5. Encourage the World Bank to expand its projected budget for population faster, given the Bank’s strong public calls for more attention to population. Recognize that the Bank has demonstrated a strong interest in population/health infrastructure. Continue to support the Bank’s efforts to broaden the range of its population activities and to exert more leadership in consortia and Consultative Groups on population.

6. Support higher budgets for UNFPA, especially via other donors (who now channel most of their population assistance through UNFPA). Recognize that UNFPA has demonstrated a strong interest in policy development, information, and demographic activities, a sensitive issue; urge UNFPA to give greater and more effective support to a full range of family planning activities (including family planning services) wherever possible; encourage UNFPA to be responsive to opportunities in countries where other donors do not have population programs; and encourage UNFPA to help press other UN agencies to consider the effects of their programs on population.
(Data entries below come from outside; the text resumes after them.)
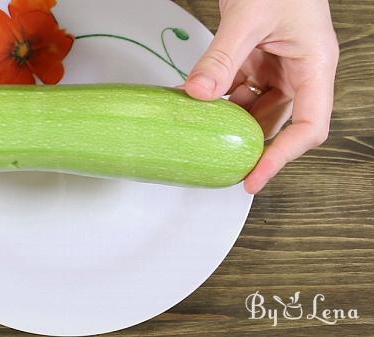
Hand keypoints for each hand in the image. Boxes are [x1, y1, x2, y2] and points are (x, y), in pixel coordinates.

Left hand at [184, 0, 338, 193]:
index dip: (282, 157)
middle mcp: (297, 73)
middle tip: (214, 159)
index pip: (308, 127)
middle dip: (244, 141)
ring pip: (251, 108)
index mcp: (314, 68)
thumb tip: (197, 94)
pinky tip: (190, 100)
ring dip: (223, 118)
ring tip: (195, 128)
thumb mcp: (249, 18)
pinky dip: (213, 96)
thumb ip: (222, 57)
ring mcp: (275, 67)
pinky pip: (234, 88)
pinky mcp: (254, 60)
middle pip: (274, 123)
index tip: (253, 178)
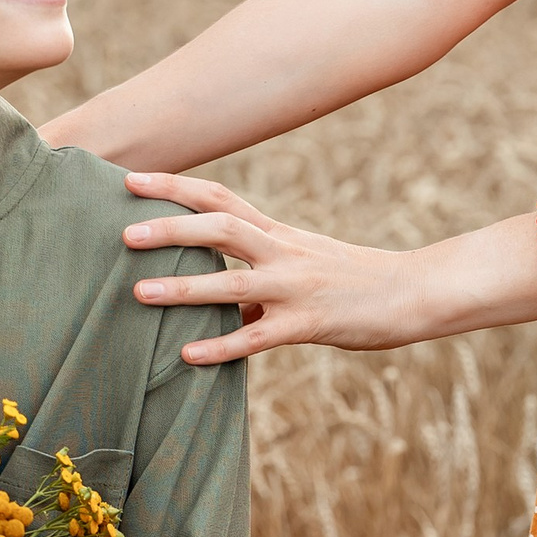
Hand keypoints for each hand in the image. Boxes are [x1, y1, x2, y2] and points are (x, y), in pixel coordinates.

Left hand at [121, 173, 437, 361]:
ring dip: (183, 287)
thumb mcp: (304, 265)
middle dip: (170, 227)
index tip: (131, 180)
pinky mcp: (310, 323)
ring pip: (232, 282)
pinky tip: (188, 356)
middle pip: (220, 227)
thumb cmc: (354, 282)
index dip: (175, 186)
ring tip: (138, 293)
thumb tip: (220, 302)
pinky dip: (222, 345)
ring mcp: (297, 287)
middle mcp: (284, 253)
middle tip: (123, 233)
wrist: (413, 293)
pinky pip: (259, 336)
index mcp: (278, 234)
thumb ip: (259, 276)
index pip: (221, 198)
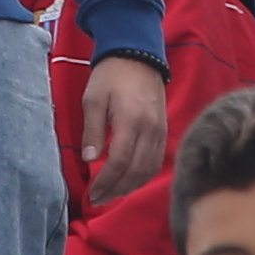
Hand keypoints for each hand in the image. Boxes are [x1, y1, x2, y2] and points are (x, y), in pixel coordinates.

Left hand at [81, 54, 169, 204]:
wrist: (138, 55)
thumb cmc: (111, 75)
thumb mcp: (93, 99)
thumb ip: (92, 131)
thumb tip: (90, 160)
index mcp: (131, 120)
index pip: (119, 162)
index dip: (105, 182)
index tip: (92, 193)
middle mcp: (150, 129)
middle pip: (136, 170)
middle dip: (116, 189)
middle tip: (98, 199)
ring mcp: (160, 130)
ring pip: (149, 169)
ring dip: (131, 186)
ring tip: (112, 194)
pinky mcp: (164, 129)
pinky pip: (156, 160)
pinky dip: (144, 175)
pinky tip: (130, 180)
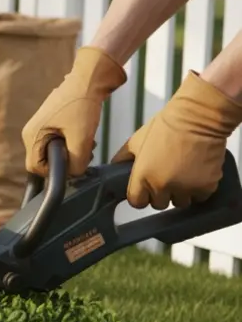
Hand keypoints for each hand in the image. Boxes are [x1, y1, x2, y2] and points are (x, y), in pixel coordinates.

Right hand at [22, 46, 126, 176]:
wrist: (89, 79)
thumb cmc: (82, 105)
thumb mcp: (82, 138)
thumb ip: (77, 162)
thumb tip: (75, 175)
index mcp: (32, 136)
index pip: (36, 168)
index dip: (55, 172)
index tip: (74, 164)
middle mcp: (31, 132)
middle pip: (44, 160)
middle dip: (65, 161)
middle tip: (84, 153)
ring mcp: (40, 127)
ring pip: (53, 152)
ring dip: (71, 152)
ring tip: (87, 143)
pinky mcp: (51, 123)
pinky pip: (57, 142)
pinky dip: (72, 143)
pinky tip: (85, 136)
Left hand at [112, 71, 241, 208]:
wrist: (197, 117)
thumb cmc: (167, 126)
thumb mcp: (136, 141)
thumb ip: (123, 158)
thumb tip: (114, 168)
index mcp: (143, 176)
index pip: (137, 202)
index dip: (140, 196)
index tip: (144, 190)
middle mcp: (163, 185)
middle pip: (158, 204)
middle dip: (161, 193)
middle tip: (166, 177)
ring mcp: (186, 187)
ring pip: (180, 202)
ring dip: (180, 193)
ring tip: (182, 174)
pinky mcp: (206, 186)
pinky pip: (200, 197)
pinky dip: (199, 189)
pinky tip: (196, 173)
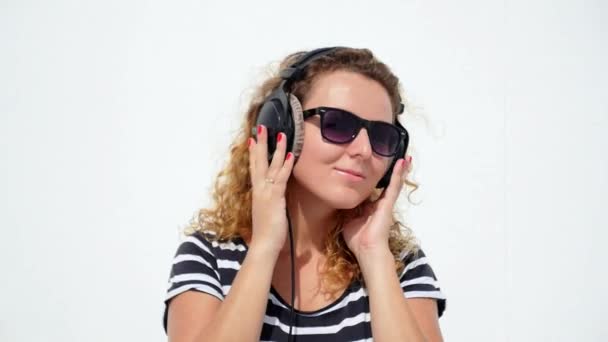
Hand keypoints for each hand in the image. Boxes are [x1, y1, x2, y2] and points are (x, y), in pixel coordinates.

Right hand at [248, 124, 295, 255]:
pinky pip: (281, 177)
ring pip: (271, 166)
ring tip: (280, 134)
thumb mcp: (268, 214)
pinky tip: (290, 154)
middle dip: (260, 144)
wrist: (264, 245)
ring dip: (276, 149)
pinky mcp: (274, 197)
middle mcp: (259, 189)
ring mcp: (266, 192)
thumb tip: (274, 202)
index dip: (254, 154)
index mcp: (257, 193)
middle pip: (259, 162)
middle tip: (260, 127)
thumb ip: (271, 205)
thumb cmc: (267, 234)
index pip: (255, 168)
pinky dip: (286, 165)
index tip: (252, 140)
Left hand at [342, 156, 411, 259]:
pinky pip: (394, 186)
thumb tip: (341, 199)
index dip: (374, 180)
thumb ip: (347, 209)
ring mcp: (385, 203)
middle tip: (399, 159)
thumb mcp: (347, 220)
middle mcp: (379, 204)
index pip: (372, 190)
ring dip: (400, 171)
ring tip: (406, 158)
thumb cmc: (357, 239)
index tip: (375, 169)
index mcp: (370, 207)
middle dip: (392, 173)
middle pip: (386, 184)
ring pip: (394, 183)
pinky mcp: (388, 203)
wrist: (366, 249)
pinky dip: (398, 174)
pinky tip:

7. Encourage co-financing of projects among AID, UNFPA, and the World Bank.

8. Press the regional development banks to initiate substantial population assistance. (IDB expects a proposal from Brazil; ADB is interested.)

9. Encourage the NGO’s to give more attention to family planning and to the effects on population of their other programs.

10. Continue to press for more attention to population through the IDS, GA, Special Session, OECD, and such.

  1. Source: Carter Library, National Security Affairs, Staff Material, Special Projects—Hazel Denton, Box 63, Population: 9–10/80. Drafted by Herz; cleared by Benedick and Van Dusen. Herz sent an earlier version of the paper to Denton under an August 20 covering memorandum. (Carter Library, National Security Affairs, Staff Material, Special Projects—Hazel Denton, Box 63, Population: 8/80)
  2. These data take account of breastfeeding and abortion (often illegal and dangerous). [Footnote in the original.]
  3. Reference is to Section 104(d) of the Foreign Assistance Act of 1973; see footnote 12, Document 308.